The leading-edge system is specially configured for database management tasks, such as fast plowing through large amounts of data and is mainly composed of energy-efficient components. The machine is distinguished from supercomputers by a heavy emphasis on a good balance between I/O bandwidth and the required CPU power for database tasks, known as Amdahl-blades.
There are applications in different research areas such as seismology, astronomy, remote sensing, data mining and fraud detection in social networks. In early 2010 at the Chili earthquake, seismologists collected two terabytes of data. With a normal computer it is almost impossible to quickly search and analyze this data. A complete scan takes the SciLens machine only 30 seconds.
“A main difference with an internet search engine is that SciLens can literally find a needle in a haystack without having indexed it first,” says Martin Kersten from CWI and the initiator of the project. “Using Google, the haystack is divided into hay bales beforehand and each bale has a sign, telling what is inside. The SciLens machine can process data rapidly without having prior information of what is searched for.”
The SciLens machine is built like a pyramid with four tiers. Each tier has a different type of computer, from 256 energy efficient Intel Atoms to sixteen high-end servers. Every tier has a total of one terabyte memory and 128 terabyte hard disk space available. A superfast Infini-band network enables the database system to use this distributed memory as a ring buffer, making it possible to process over 256 gigabyte per second. The top consists of a single system with a terabyte of memory. It will take about two years before such a system will be available on the market.

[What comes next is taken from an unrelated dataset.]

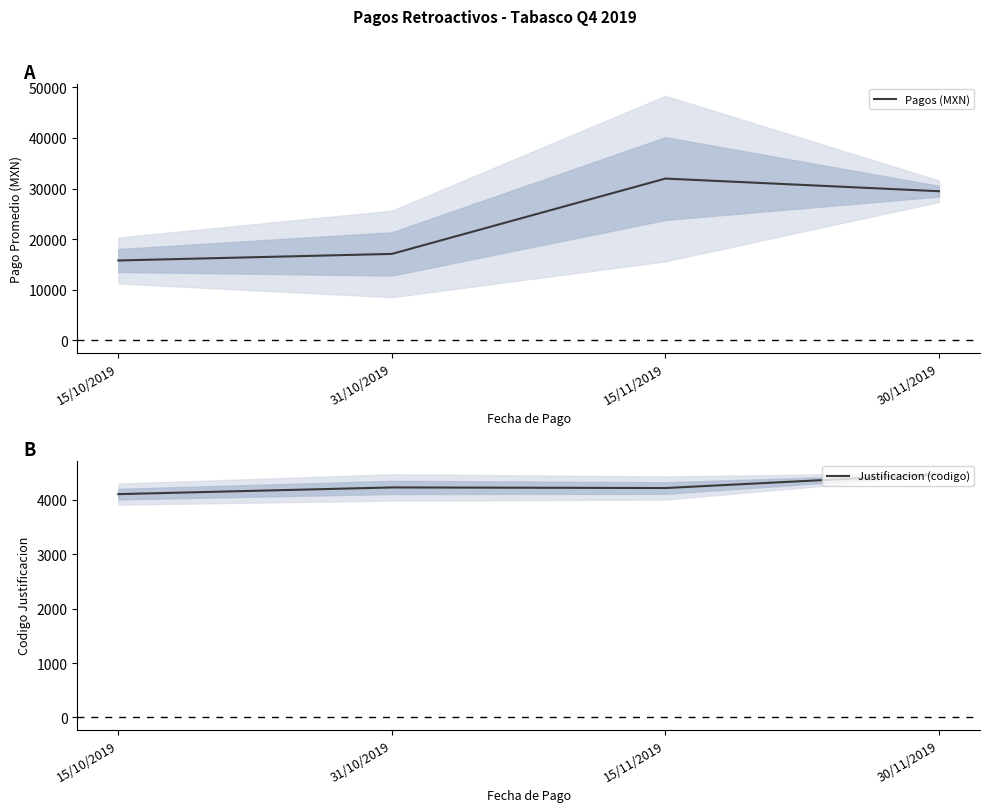

True or false: Pagos (MXN) and Justificacion (codigo) intersect in this chart.

False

According to Kersten, the biggest challenge in the construction is to find the right balance in the components in context of the intended database software MonetDB. His ideal is that elements from the bottom tier will be an example for a MonetDB database machine with the size of a shoebox and a capacity of ten terabyte that every scientist can afford to apply in his search in the abundance of observations. When the SciLens machine is operational, it will become available for research of CWI and its partners.